I feel SO inadequate now that I have a bunch of ONLY *4-way* screwdrivers ... :

It's cheaper to buy a $5 one at Home Depot when I'm there then spend the time to try and remember where I left my other ones  Of course, as soon as I get home after that I find at least 2 of them ???


----------



## tel (Oct 29, 2008)

Of course Mike, buying a replacement is the officially accepted, and scientifically proven method of locating lost items, although sometimes you have to buy _two _ replacements before the original item and the first replacement come to light.


----------



## Tin Falcon (Oct 29, 2008)

Tel so true 
Mike if it makes you feel better 
4 way screw drivers are actually 5 way.
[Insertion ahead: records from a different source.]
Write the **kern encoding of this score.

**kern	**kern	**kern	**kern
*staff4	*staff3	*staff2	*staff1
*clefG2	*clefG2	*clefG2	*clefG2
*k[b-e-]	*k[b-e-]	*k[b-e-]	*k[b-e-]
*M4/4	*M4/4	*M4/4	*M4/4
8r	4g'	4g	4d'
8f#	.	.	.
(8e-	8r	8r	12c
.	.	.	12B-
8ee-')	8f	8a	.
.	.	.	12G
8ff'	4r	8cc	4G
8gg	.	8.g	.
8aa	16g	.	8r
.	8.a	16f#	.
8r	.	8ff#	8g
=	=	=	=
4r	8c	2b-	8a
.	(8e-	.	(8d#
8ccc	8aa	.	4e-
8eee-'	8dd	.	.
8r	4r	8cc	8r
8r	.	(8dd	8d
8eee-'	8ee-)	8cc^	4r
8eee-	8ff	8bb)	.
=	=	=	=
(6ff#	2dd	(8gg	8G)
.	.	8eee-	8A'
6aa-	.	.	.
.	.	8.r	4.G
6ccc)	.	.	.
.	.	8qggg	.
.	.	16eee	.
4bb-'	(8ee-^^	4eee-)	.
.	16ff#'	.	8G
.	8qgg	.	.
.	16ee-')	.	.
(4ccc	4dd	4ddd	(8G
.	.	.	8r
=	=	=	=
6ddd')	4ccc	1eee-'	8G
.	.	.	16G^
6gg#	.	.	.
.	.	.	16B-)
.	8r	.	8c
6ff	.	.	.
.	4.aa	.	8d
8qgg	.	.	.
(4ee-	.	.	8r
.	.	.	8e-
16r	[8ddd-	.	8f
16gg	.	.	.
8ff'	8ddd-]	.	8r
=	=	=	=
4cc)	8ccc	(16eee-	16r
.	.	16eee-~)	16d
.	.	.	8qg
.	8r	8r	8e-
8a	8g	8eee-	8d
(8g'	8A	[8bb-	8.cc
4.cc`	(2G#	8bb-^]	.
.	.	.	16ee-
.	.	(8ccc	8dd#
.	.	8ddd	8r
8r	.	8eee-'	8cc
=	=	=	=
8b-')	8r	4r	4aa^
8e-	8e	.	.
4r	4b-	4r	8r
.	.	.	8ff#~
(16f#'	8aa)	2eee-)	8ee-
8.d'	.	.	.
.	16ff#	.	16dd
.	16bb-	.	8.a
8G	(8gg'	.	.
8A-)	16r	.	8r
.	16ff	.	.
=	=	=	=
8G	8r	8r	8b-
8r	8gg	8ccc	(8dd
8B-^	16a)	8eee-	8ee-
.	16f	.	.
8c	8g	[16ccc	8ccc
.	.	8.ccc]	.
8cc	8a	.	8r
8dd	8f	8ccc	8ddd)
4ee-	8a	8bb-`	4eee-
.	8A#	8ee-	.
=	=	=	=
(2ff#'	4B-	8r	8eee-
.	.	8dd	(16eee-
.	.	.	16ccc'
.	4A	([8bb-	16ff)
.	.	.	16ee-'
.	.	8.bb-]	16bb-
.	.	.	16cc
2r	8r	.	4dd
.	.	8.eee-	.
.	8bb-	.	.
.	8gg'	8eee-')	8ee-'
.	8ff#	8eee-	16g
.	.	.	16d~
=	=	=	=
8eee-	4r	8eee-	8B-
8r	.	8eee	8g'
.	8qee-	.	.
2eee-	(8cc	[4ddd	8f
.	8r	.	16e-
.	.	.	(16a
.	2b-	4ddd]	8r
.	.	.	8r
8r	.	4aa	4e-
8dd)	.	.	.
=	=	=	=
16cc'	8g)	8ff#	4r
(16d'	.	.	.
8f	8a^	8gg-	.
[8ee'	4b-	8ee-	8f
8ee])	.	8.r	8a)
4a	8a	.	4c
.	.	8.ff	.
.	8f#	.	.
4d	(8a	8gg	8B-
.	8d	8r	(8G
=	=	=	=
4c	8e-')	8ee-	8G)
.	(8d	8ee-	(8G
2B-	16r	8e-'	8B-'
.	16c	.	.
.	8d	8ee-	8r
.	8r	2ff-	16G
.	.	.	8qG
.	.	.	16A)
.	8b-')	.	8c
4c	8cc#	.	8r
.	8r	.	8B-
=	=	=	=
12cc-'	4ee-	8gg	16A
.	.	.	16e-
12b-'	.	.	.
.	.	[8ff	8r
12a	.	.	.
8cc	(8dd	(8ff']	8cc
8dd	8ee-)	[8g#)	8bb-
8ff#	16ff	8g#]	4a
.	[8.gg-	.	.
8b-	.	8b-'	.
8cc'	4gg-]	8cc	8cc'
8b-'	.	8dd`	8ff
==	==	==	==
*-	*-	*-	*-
Hmm
Think about it. 
Tin


----------



## baldrocker (Oct 29, 2008)

BIG or SMALLER Or MORE is better that's how I wound up with
3 lathes, one of which I've put on Ebay. (Advance) 
Guess what? WRONG phone # on the ad, no wonder
theres been no enquires :wall:

Hey Tel
Can I claim 1/4 of that mill?


----------



## seagar (Oct 29, 2008)

i SUFFER BADLY FROM THE MAY NEED IT SOME DAY SYNDROME.DON'T WE ALL?

IAN.


----------